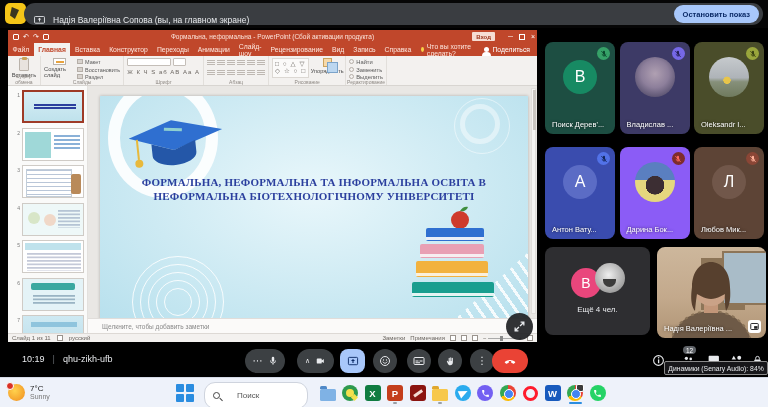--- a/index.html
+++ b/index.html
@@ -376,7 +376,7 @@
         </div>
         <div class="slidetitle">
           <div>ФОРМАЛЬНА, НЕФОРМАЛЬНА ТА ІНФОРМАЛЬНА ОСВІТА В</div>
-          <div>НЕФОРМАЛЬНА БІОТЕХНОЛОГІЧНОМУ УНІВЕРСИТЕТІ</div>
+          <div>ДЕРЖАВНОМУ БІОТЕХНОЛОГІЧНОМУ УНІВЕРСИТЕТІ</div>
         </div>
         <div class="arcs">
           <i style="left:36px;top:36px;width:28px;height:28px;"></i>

******

§ Directive
In the copy, include all records verbatim but no images.

§ Completed task
--- a/index.html
+++ b/index.html
@@ -376,7 +376,7 @@
         </div>
         <div class="slidetitle">
           <div>ФОРМАЛЬНА, НЕФОРМАЛЬНА ТА ІНФОРМАЛЬНА ОСВІТА В</div>
-          <div>НЕФОРМАЛЬНА БІОТЕХНОЛОГІЧНОМУ УНІВЕРСИТЕТІ</div>
+          <div>ДЕРЖАВНОМУ БІОТЕХНОЛОГІЧНОМУ УНІВЕРСИТЕТІ</div>
         </div>
         <div class="arcs">
           <i style="left:36px;top:36px;width:28px;height:28px;"></i>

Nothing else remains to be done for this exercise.